╭─ Exercise data

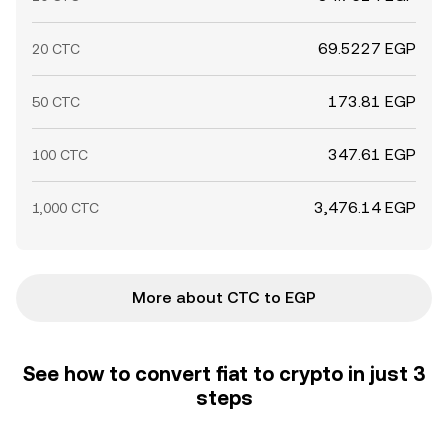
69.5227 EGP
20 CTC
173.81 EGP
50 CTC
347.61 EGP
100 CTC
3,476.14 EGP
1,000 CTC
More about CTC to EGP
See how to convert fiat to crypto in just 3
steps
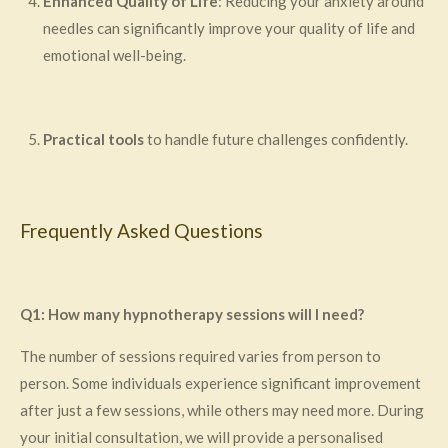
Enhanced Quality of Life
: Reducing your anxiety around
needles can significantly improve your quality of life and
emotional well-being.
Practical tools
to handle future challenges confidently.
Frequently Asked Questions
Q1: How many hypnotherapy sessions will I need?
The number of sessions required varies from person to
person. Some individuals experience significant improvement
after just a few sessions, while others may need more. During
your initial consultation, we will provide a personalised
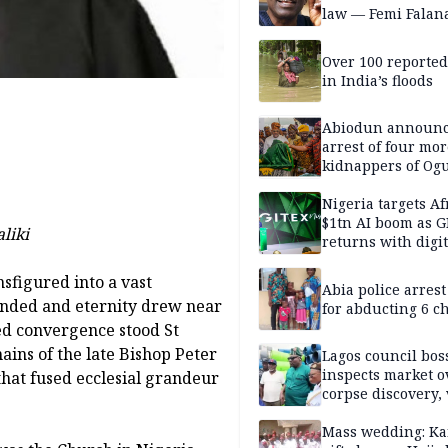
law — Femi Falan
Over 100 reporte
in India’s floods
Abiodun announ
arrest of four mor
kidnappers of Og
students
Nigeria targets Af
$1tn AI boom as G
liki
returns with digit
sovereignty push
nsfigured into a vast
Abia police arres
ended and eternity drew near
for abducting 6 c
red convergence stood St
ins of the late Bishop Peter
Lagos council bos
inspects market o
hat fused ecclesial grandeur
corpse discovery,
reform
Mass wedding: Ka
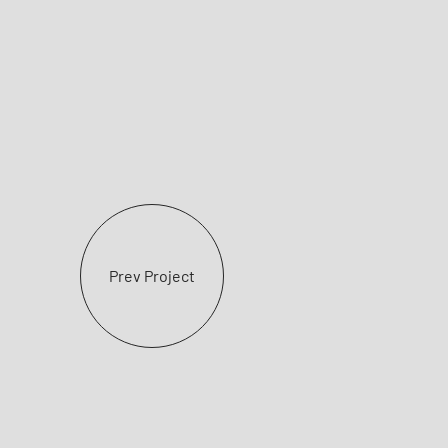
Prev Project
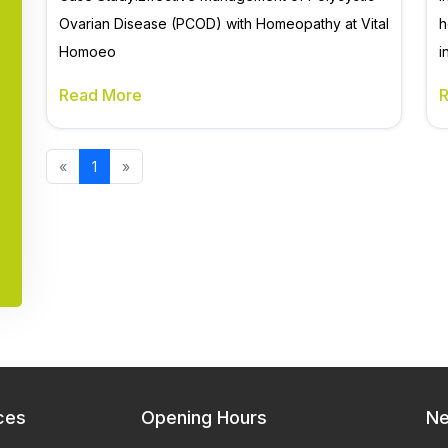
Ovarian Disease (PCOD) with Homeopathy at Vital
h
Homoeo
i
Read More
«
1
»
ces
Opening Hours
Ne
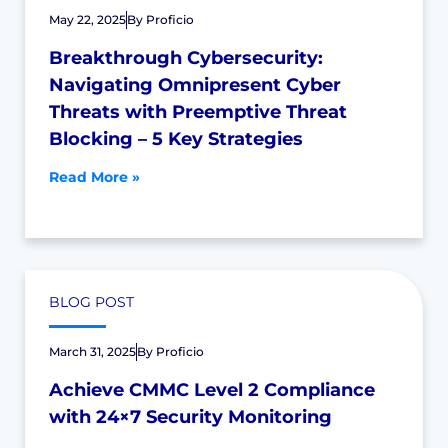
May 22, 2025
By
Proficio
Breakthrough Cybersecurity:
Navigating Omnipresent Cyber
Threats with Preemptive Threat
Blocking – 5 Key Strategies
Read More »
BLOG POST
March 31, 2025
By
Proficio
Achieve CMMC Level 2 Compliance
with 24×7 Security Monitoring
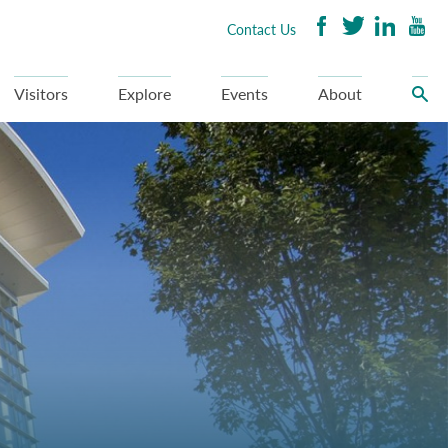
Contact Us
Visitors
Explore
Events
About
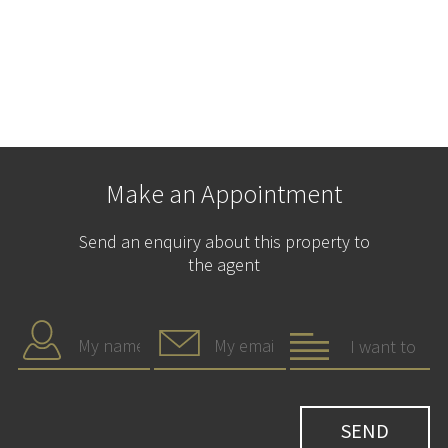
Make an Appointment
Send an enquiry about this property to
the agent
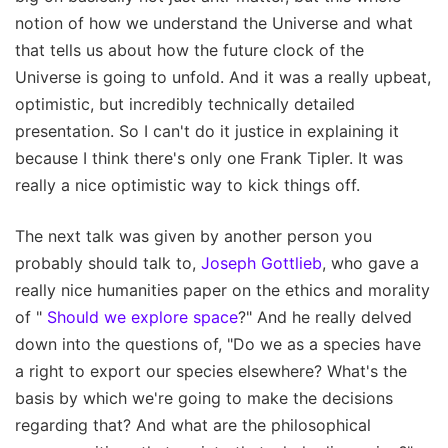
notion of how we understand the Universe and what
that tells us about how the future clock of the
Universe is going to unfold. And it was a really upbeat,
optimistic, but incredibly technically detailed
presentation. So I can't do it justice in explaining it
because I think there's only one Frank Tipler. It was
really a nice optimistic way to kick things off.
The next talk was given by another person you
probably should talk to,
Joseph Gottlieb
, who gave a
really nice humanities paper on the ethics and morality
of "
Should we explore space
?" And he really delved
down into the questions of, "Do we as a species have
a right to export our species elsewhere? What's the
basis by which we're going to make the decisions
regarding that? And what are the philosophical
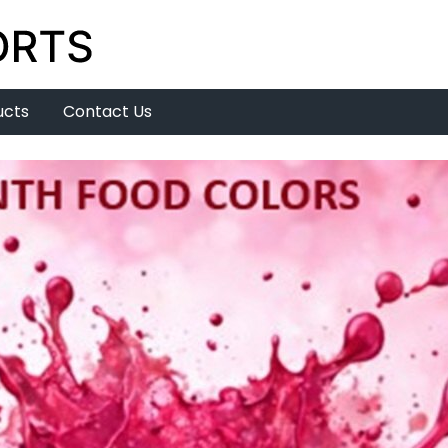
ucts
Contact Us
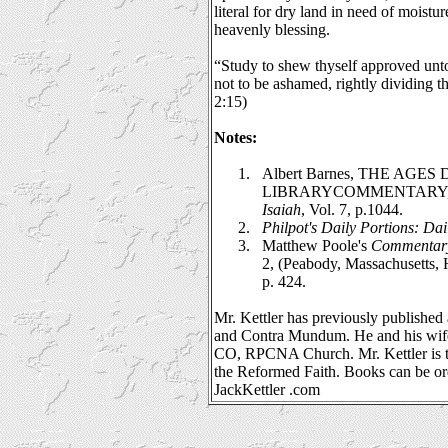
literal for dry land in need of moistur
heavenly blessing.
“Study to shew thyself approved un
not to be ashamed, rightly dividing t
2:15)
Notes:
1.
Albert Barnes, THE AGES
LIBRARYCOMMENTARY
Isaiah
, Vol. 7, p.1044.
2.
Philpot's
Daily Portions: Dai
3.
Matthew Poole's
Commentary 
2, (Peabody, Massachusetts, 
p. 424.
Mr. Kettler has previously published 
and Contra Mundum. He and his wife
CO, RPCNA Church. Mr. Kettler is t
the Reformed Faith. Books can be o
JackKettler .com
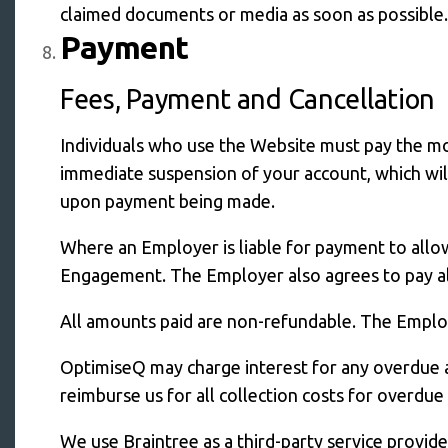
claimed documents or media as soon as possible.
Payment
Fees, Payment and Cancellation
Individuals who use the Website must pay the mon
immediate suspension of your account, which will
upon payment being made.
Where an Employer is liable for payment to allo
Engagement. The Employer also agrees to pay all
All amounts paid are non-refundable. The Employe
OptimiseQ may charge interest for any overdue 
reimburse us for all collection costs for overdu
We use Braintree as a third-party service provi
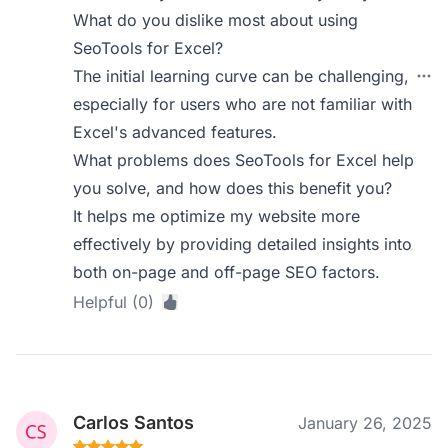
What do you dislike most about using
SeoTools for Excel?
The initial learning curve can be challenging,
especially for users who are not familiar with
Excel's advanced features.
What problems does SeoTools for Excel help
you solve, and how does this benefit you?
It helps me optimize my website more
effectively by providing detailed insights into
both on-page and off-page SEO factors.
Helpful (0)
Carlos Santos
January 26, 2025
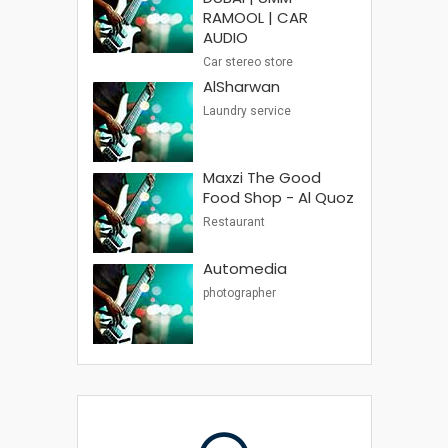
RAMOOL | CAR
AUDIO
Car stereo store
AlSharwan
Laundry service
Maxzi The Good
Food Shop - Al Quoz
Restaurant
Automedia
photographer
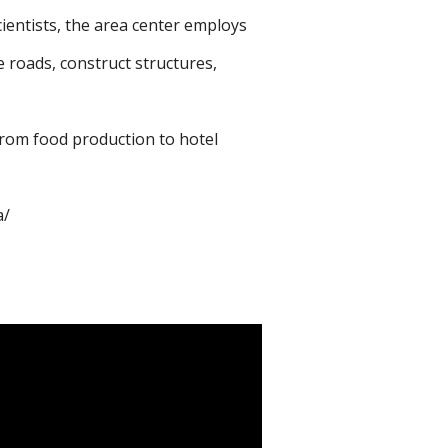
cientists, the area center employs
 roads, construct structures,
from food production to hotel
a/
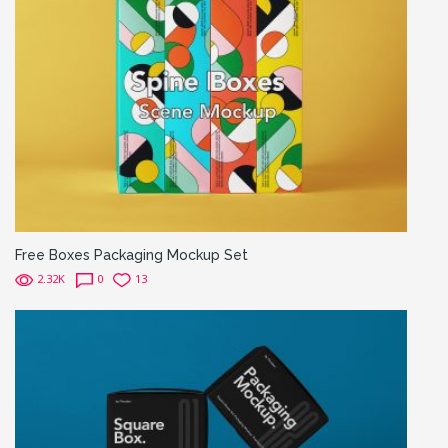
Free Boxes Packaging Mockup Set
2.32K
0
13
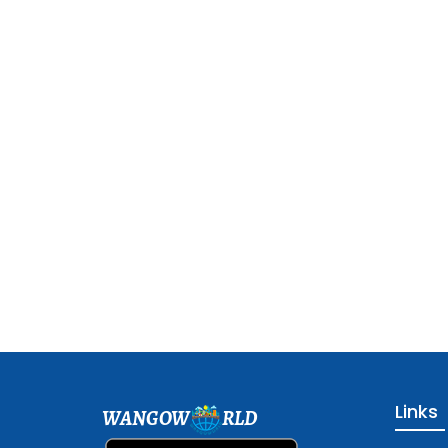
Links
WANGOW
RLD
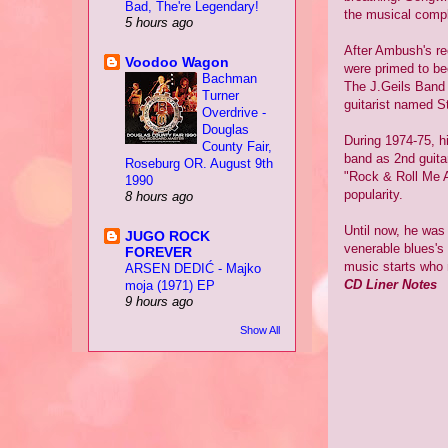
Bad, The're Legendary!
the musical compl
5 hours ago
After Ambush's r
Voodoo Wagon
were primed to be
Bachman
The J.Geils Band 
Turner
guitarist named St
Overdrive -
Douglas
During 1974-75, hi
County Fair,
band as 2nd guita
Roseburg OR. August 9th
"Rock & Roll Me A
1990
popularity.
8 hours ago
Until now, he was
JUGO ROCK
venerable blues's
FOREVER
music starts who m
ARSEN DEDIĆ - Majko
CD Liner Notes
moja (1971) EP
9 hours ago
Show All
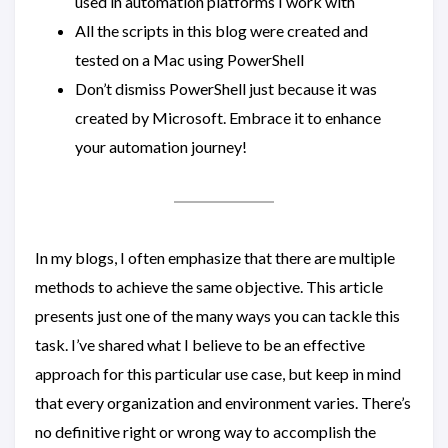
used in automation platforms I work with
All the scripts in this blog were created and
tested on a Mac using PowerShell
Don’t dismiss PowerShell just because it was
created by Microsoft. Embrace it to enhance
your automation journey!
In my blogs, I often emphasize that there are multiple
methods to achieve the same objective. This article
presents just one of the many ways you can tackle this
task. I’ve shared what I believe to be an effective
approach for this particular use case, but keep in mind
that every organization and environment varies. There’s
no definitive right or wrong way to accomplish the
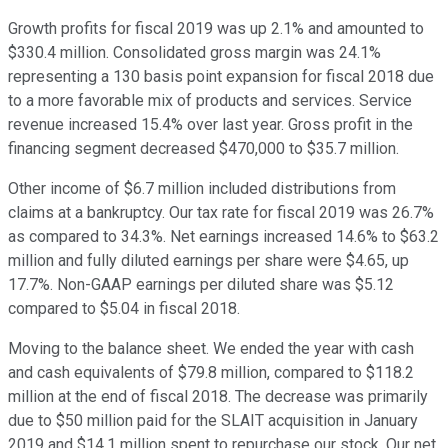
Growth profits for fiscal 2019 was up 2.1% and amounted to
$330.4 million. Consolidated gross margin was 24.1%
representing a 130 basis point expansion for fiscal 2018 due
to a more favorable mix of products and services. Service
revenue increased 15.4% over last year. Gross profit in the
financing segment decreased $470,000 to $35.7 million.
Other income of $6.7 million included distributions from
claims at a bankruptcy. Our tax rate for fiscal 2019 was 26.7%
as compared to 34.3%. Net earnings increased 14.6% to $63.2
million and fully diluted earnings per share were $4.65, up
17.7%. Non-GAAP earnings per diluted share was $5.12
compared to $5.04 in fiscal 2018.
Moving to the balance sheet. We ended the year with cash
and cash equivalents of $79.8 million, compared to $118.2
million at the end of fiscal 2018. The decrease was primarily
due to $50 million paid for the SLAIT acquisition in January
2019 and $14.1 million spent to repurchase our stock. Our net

╰─

_Description of the task_.
Copy every line of the data above unchanged, leaving out the images.

_Answer space_.
69.5227 EGP
20 CTC
173.81 EGP
50 CTC
347.61 EGP
100 CTC
3,476.14 EGP
1,000 CTC
More about CTC to EGP
See how to convert fiat to crypto in just 3
steps
Enhanced Quality of Life
: Reducing your anxiety around
needles can significantly improve your quality of life and
emotional well-being.
Practical tools
to handle future challenges confidently.
Frequently Asked Questions
Q1: How many hypnotherapy sessions will I need?
The number of sessions required varies from person to
person. Some individuals experience significant improvement
after just a few sessions, while others may need more. During
your initial consultation, we will provide a personalised
law — Femi Falan
Over 100 reporte
in India’s floods
Abiodun announ
arrest of four mor
kidnappers of Og
students
Nigeria targets Af
$1tn AI boom as G
liki
returns with digit
sovereignty push
nsfigured into a vast
Abia police arres
ended and eternity drew near
for abducting 6 c
red convergence stood St
ins of the late Bishop Peter
Lagos council bos
inspects market o
hat fused ecclesial grandeur
corpse discovery,
reform
Mass wedding: Ka
Prev Project
Ovarian Disease (PCOD) with Homeopathy at Vital
h
Homoeo
i
Read More
«
1
»
ces
Opening Hours
Ne
May 22, 2025
By
Proficio
Breakthrough Cybersecurity:
Navigating Omnipresent Cyber
Threats with Preemptive Threat
Blocking – 5 Key Strategies
Read More »
BLOG POST
March 31, 2025
By
Proficio
Achieve CMMC Level 2 Compliance
with 24×7 Security Monitoring
Contact Us
Visitors
Explore
Events
About
Make an Appointment
Send an enquiry about this property to
the agent
notion of how we understand the Universe and what
that tells us about how the future clock of the
Universe is going to unfold. And it was a really upbeat,
optimistic, but incredibly technically detailed
presentation. So I can't do it justice in explaining it
because I think there's only one Frank Tipler. It was
really a nice optimistic way to kick things off.
The next talk was given by another person you
probably should talk to,
Joseph Gottlieb
, who gave a
really nice humanities paper on the ethics and morality
of "
Should we explore space
?" And he really delved
down into the questions of, "Do we as a species have
a right to export our species elsewhere? What's the
basis by which we're going to make the decisions
regarding that? And what are the philosophical
ucts
Contact Us
literal for dry land in need of moistur
heavenly blessing.
“Study to shew thyself approved un
not to be ashamed, rightly dividing t
2:15)
Notes:
1.
Albert Barnes, THE AGES
LIBRARYCOMMENTARY
Isaiah
, Vol. 7, p.1044.
2.
Philpot's
Daily Portions: Dai
3.
Matthew Poole's
Commentary 
2, (Peabody, Massachusetts, 
p. 424.
Mr. Kettler has previously published 
and Contra Mundum. He and his wife
CO, RPCNA Church. Mr. Kettler is t
the Reformed Faith. Books can be o
JackKettler .com
claimed documents or media as soon as possible.
Payment
Fees, Payment and Cancellation
Individuals who use the Website must pay the mon
immediate suspension of your account, which will
upon payment being made.
Where an Employer is liable for payment to allo
Engagement. The Employer also agrees to pay all
All amounts paid are non-refundable. The Employe
OptimiseQ may charge interest for any overdue 
reimburse us for all collection costs for overdu
We use Braintree as a third-party service provi
What do you dislike most about using
SeoTools for Excel?
The initial learning curve can be challenging,
especially for users who are not familiar with
Excel's advanced features.
What problems does SeoTools for Excel help
you solve, and how does this benefit you?
It helps me optimize my website more
effectively by providing detailed insights into
both on-page and off-page SEO factors.
Helpful (0)
Carlos Santos
January 26, 2025
RAMOOL | CAR
AUDIO
Car stereo store
AlSharwan
Laundry service
Maxzi The Good
Food Shop - Al Quoz
Restaurant
Automedia
photographer
cientists, the area center employs
 roads, construct structures,
from food production to hotel
a/
Free Boxes Packaging Mockup Set
2.32K
0
13
Links
WANGOW
RLD
Bad, The're Legendary!
the musical compl
5 hours ago
After Ambush's r
Voodoo Wagon
were primed to be
Bachman
The J.Geils Band 
Turner
guitarist named St
Overdrive -
Douglas
During 1974-75, hi
County Fair,
band as 2nd guita
Roseburg OR. August 9th
"Rock & Roll Me A
1990
popularity.
8 hours ago
Until now, he was
JUGO ROCK
venerable blues's
FOREVER
music starts who m
ARSEN DEDIĆ - Majko
CD Liner Notes
moja (1971) EP
9 hours ago
Show All
used in automation platforms I work with
All the scripts in this blog were created and
tested on a Mac using PowerShell
Don’t dismiss PowerShell just because it was
created by Microsoft. Embrace it to enhance
your automation journey!
In my blogs, I often emphasize that there are multiple
methods to achieve the same objective. This article
presents just one of the many ways you can tackle this
task. I’ve shared what I believe to be an effective
approach for this particular use case, but keep in mind
that every organization and environment varies. There’s
no definitive right or wrong way to accomplish the
Growth profits for fiscal 2019 was up 2.1% and amounted to
$330.4 million. Consolidated gross margin was 24.1%
representing a 130 basis point expansion for fiscal 2018 due
to a more favorable mix of products and services. Service
revenue increased 15.4% over last year. Gross profit in the
financing segment decreased $470,000 to $35.7 million.
Other income of $6.7 million included distributions from
claims at a bankruptcy. Our tax rate for fiscal 2019 was 26.7%
as compared to 34.3%. Net earnings increased 14.6% to $63.2
million and fully diluted earnings per share were $4.65, up
17.7%. Non-GAAP earnings per diluted share was $5.12
compared to $5.04 in fiscal 2018.
Moving to the balance sheet. We ended the year with cash
and cash equivalents of $79.8 million, compared to $118.2
million at the end of fiscal 2018. The decrease was primarily
due to $50 million paid for the SLAIT acquisition in January
2019 and $14.1 million spent to repurchase our stock. Our net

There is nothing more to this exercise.